• **REQUEST**
The data below is to be repeated in full, exactly as given.

[RECORDS FOR THIS EXERCISE Boundary: Start]

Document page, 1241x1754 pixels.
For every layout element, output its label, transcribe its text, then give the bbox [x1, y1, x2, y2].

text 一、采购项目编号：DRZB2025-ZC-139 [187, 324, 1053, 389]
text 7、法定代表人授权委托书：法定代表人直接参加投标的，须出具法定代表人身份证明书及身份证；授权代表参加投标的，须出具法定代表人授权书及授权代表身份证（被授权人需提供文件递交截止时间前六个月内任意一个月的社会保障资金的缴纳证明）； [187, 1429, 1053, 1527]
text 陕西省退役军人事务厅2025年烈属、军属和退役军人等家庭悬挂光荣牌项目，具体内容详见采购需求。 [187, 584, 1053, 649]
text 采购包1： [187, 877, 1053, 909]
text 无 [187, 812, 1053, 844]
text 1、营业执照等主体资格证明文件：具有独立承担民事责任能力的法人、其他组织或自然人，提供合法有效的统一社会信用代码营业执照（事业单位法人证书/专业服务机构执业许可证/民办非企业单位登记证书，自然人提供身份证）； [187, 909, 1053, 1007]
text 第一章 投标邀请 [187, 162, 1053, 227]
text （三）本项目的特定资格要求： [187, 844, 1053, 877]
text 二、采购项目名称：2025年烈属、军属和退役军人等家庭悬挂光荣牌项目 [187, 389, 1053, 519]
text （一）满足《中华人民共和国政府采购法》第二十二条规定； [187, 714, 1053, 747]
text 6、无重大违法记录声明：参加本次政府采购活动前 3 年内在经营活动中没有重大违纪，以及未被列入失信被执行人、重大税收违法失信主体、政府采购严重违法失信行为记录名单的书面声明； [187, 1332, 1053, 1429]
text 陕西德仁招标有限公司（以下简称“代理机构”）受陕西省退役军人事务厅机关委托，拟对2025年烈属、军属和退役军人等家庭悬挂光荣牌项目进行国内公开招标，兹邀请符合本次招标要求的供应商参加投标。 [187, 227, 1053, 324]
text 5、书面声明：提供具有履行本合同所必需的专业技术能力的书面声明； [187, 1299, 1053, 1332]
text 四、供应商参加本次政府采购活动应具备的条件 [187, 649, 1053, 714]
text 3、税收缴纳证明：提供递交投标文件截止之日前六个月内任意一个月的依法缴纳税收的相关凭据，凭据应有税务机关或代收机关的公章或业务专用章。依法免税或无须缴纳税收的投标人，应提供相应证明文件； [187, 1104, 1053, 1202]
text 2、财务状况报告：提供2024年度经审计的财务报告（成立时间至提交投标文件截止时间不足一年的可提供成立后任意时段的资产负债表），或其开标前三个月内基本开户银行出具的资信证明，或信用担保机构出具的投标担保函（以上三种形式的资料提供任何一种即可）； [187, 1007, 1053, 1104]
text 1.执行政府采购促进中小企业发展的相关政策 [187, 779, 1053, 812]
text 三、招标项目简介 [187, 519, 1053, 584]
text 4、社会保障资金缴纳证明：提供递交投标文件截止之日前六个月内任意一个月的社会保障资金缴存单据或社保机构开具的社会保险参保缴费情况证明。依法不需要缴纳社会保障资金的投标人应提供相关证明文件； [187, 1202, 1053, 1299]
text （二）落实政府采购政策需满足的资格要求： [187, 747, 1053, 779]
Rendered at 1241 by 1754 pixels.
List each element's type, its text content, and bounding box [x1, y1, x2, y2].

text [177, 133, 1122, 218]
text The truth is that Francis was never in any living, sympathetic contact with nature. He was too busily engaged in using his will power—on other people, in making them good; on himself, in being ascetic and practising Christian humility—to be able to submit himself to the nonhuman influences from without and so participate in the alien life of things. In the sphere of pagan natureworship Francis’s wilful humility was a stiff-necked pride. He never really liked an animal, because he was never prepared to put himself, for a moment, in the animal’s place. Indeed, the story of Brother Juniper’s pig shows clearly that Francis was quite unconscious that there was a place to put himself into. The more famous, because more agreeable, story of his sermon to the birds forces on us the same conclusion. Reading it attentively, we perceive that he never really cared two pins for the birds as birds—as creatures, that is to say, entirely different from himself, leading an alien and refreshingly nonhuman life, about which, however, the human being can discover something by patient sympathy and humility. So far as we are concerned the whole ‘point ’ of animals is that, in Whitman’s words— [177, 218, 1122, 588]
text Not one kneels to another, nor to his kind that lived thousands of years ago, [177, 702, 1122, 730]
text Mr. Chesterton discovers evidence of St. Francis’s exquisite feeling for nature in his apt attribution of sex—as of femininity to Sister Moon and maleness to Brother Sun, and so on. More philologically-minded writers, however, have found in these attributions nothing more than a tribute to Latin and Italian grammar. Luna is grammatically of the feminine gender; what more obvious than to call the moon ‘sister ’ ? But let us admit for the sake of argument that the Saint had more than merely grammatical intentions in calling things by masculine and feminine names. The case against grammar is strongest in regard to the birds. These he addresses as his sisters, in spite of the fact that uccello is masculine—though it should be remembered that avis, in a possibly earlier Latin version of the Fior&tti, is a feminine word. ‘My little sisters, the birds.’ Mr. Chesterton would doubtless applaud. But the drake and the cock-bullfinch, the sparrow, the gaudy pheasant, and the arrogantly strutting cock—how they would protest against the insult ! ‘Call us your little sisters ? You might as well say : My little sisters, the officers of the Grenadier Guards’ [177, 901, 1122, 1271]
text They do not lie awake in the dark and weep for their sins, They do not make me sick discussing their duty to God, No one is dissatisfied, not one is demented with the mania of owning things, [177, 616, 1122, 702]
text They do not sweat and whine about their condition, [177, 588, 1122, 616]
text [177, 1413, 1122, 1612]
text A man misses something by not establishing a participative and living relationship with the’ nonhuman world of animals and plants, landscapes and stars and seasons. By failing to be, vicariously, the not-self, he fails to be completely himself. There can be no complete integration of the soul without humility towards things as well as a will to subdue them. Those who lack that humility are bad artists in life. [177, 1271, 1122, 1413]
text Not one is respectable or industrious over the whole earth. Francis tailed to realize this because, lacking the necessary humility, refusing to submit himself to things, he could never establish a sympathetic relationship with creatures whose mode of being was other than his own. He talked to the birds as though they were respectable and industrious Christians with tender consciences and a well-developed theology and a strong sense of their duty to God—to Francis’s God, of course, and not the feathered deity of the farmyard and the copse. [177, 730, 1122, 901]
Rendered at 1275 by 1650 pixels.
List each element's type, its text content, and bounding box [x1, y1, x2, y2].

[RECORDS FOR THIS EXERCISE Boundary: End]

• **SOLUTION BELOW**
Document page, 1241x1754 pixels.
For every layout element, output its label, transcribe its text, then give the bbox [x1, y1, x2, y2].

text 一、采购项目编号：DRZB2025-ZC-139 [187, 324, 1053, 389]
text 7、法定代表人授权委托书：法定代表人直接参加投标的，须出具法定代表人身份证明书及身份证；授权代表参加投标的，须出具法定代表人授权书及授权代表身份证（被授权人需提供文件递交截止时间前六个月内任意一个月的社会保障资金的缴纳证明）； [187, 1429, 1053, 1527]
text 陕西省退役军人事务厅2025年烈属、军属和退役军人等家庭悬挂光荣牌项目，具体内容详见采购需求。 [187, 584, 1053, 649]
text 采购包1： [187, 877, 1053, 909]
text 无 [187, 812, 1053, 844]
text 1、营业执照等主体资格证明文件：具有独立承担民事责任能力的法人、其他组织或自然人，提供合法有效的统一社会信用代码营业执照（事业单位法人证书/专业服务机构执业许可证/民办非企业单位登记证书，自然人提供身份证）； [187, 909, 1053, 1007]
text 第一章 投标邀请 [187, 162, 1053, 227]
text （三）本项目的特定资格要求： [187, 844, 1053, 877]
text 二、采购项目名称：2025年烈属、军属和退役军人等家庭悬挂光荣牌项目 [187, 389, 1053, 519]
text （一）满足《中华人民共和国政府采购法》第二十二条规定； [187, 714, 1053, 747]
text 6、无重大违法记录声明：参加本次政府采购活动前 3 年内在经营活动中没有重大违纪，以及未被列入失信被执行人、重大税收违法失信主体、政府采购严重违法失信行为记录名单的书面声明； [187, 1332, 1053, 1429]
text 陕西德仁招标有限公司（以下简称“代理机构”）受陕西省退役军人事务厅机关委托，拟对2025年烈属、军属和退役军人等家庭悬挂光荣牌项目进行国内公开招标，兹邀请符合本次招标要求的供应商参加投标。 [187, 227, 1053, 324]
text 5、书面声明：提供具有履行本合同所必需的专业技术能力的书面声明； [187, 1299, 1053, 1332]
text 四、供应商参加本次政府采购活动应具备的条件 [187, 649, 1053, 714]
text 3、税收缴纳证明：提供递交投标文件截止之日前六个月内任意一个月的依法缴纳税收的相关凭据，凭据应有税务机关或代收机关的公章或业务专用章。依法免税或无须缴纳税收的投标人，应提供相应证明文件； [187, 1104, 1053, 1202]
text 2、财务状况报告：提供2024年度经审计的财务报告（成立时间至提交投标文件截止时间不足一年的可提供成立后任意时段的资产负债表），或其开标前三个月内基本开户银行出具的资信证明，或信用担保机构出具的投标担保函（以上三种形式的资料提供任何一种即可）； [187, 1007, 1053, 1104]
text 1.执行政府采购促进中小企业发展的相关政策 [187, 779, 1053, 812]
text 三、招标项目简介 [187, 519, 1053, 584]
text 4、社会保障资金缴纳证明：提供递交投标文件截止之日前六个月内任意一个月的社会保障资金缴存单据或社保机构开具的社会保险参保缴费情况证明。依法不需要缴纳社会保障资金的投标人应提供相关证明文件； [187, 1202, 1053, 1299]
text （二）落实政府采购政策需满足的资格要求： [187, 747, 1053, 779]
Rendered at 1241 by 1754 pixels.
List each element's type, its text content, and bounding box [x1, y1, x2, y2].

text [177, 133, 1122, 218]
text The truth is that Francis was never in any living, sympathetic contact with nature. He was too busily engaged in using his will power—on other people, in making them good; on himself, in being ascetic and practising Christian humility—to be able to submit himself to the nonhuman influences from without and so participate in the alien life of things. In the sphere of pagan natureworship Francis’s wilful humility was a stiff-necked pride. He never really liked an animal, because he was never prepared to put himself, for a moment, in the animal’s place. Indeed, the story of Brother Juniper’s pig shows clearly that Francis was quite unconscious that there was a place to put himself into. The more famous, because more agreeable, story of his sermon to the birds forces on us the same conclusion. Reading it attentively, we perceive that he never really cared two pins for the birds as birds—as creatures, that is to say, entirely different from himself, leading an alien and refreshingly nonhuman life, about which, however, the human being can discover something by patient sympathy and humility. So far as we are concerned the whole ‘point ’ of animals is that, in Whitman’s words— [177, 218, 1122, 588]
text Not one kneels to another, nor to his kind that lived thousands of years ago, [177, 702, 1122, 730]
text Mr. Chesterton discovers evidence of St. Francis’s exquisite feeling for nature in his apt attribution of sex—as of femininity to Sister Moon and maleness to Brother Sun, and so on. More philologically-minded writers, however, have found in these attributions nothing more than a tribute to Latin and Italian grammar. Luna is grammatically of the feminine gender; what more obvious than to call the moon ‘sister ’ ? But let us admit for the sake of argument that the Saint had more than merely grammatical intentions in calling things by masculine and feminine names. The case against grammar is strongest in regard to the birds. These he addresses as his sisters, in spite of the fact that uccello is masculine—though it should be remembered that avis, in a possibly earlier Latin version of the Fior&tti, is a feminine word. ‘My little sisters, the birds.’ Mr. Chesterton would doubtless applaud. But the drake and the cock-bullfinch, the sparrow, the gaudy pheasant, and the arrogantly strutting cock—how they would protest against the insult ! ‘Call us your little sisters ? You might as well say : My little sisters, the officers of the Grenadier Guards’ [177, 901, 1122, 1271]
text They do not lie awake in the dark and weep for their sins, They do not make me sick discussing their duty to God, No one is dissatisfied, not one is demented with the mania of owning things, [177, 616, 1122, 702]
text They do not sweat and whine about their condition, [177, 588, 1122, 616]
text [177, 1413, 1122, 1612]
text A man misses something by not establishing a participative and living relationship with the’ nonhuman world of animals and plants, landscapes and stars and seasons. By failing to be, vicariously, the not-self, he fails to be completely himself. There can be no complete integration of the soul without humility towards things as well as a will to subdue them. Those who lack that humility are bad artists in life. [177, 1271, 1122, 1413]
text Not one is respectable or industrious over the whole earth. Francis tailed to realize this because, lacking the necessary humility, refusing to submit himself to things, he could never establish a sympathetic relationship with creatures whose mode of being was other than his own. He talked to the birds as though they were respectable and industrious Christians with tender consciences and a well-developed theology and a strong sense of their duty to God—to Francis’s God, of course, and not the feathered deity of the farmyard and the copse. [177, 730, 1122, 901]
Rendered at 1275 by 1650 pixels.
List each element's type, its text content, and bounding box [x1, y1, x2, y2].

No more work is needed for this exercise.